Straight from the horse’s mouth, Atlantic Power Corp (NYSE:AT) aims to “increase the value of the company through accretive acquisitions in North American markets while generating stable, contracted cash flows from our existing assets.”

Since the utility’s 2004 Canadian incorporation and 2010 NYSE IPO, Atlantic Power Corp (NYSE:AT) has been busy acquiring… and acquiring… and acquiring. Its current generation capacity clocks in at 2,117 MW, and the utility added 450 additional MW in 2012 alone.

Most recently, the company has ramped up its renewables investments. It purchased a 300 MW wind farm in early 2012, and acquired renewables company Ridgeline Energy last December to add another 150 net MW wind capacity. Atlantic Power Corp (NYSE:AT)also owns biomass projects in Georgia and NC, and Ridgeline’s project pipeline will put 600 more MW of wind and solar into its energy portfolio.

But accretive acquisitions aren’t always what they’re chalked up to be. The company shed a variety of projects in 2012, from $136 million of Florida power plants to an 84-mile transmission project (now majority-owned by Duke Energy Corp (NYSE:DUK) ).

Cold hard cash
To act on investment opportunities, Atlantic needs steady (and hefty) cash flow. Most utilities own regulated entities with fixed rates to stabilize profits, but Atlantic Power Corp (NYSE:AT) operates entirely in the competitive marketplace. To offset volatility, the utility relies on long-term purchasing power agreements, or PPAs, and hedged commodity pricing to keep consistency.

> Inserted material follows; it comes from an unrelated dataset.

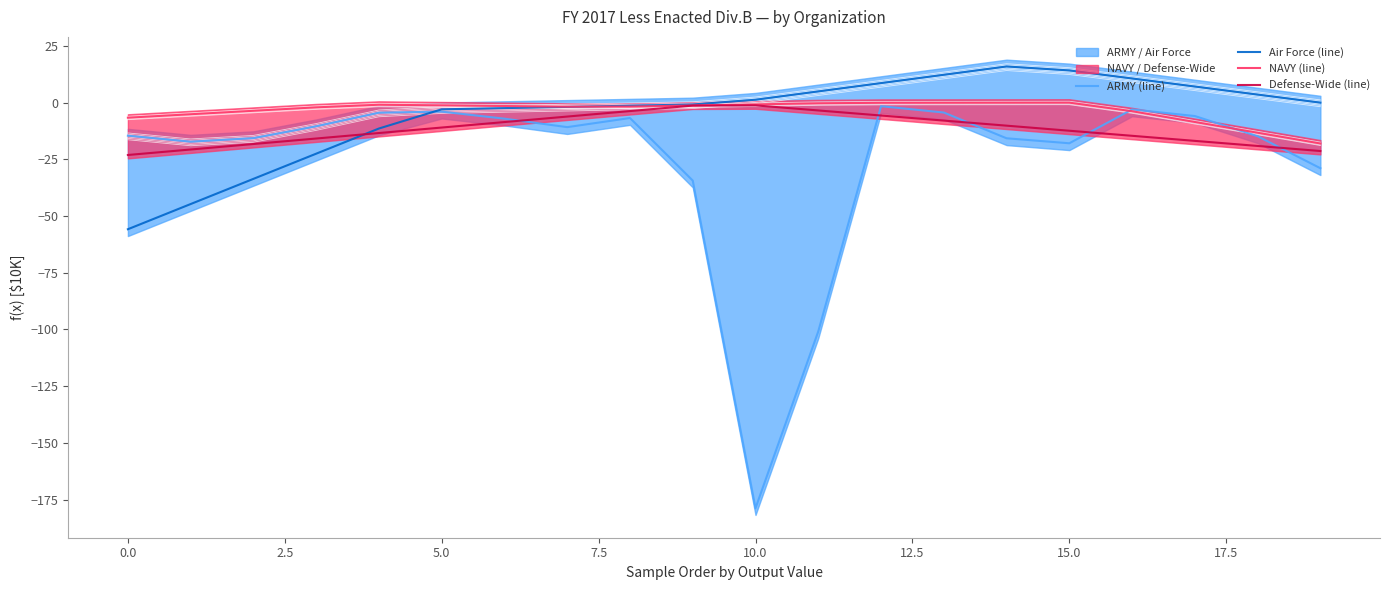

At which category is the sum across all series the highest?

12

PPA’s are a sore spot for Atlantic, as they’re a key facet of a flurry of lawsuits aimed at punishing the company for alleged false and/or misleading statements concerning the future of soon-to-be-renewed contracts. Duke Energy Corp (NYSE:DUK)’s Progress Energy Florida didn’t select Atlantic as its power provider of choice, and TECO Energy, Inc. (NYSE:TE)‘s Tampa Electric recently decided to take power generation into its own hands with a new combined-cycle plant.

Hedging is common practice for any energy company, but Q1 earnings reports have already proven that this financial tactic can only absorb so much of increasingly volatile energy prices. Exelon Corporation (NYSE:EXC) took a one-time $235 million hit this quarter as a result of natural gas hedges gone wild, while PPL Corporation (NYSE:PPL)‘s bad bet helped knock around 20% off its first quarter EPS.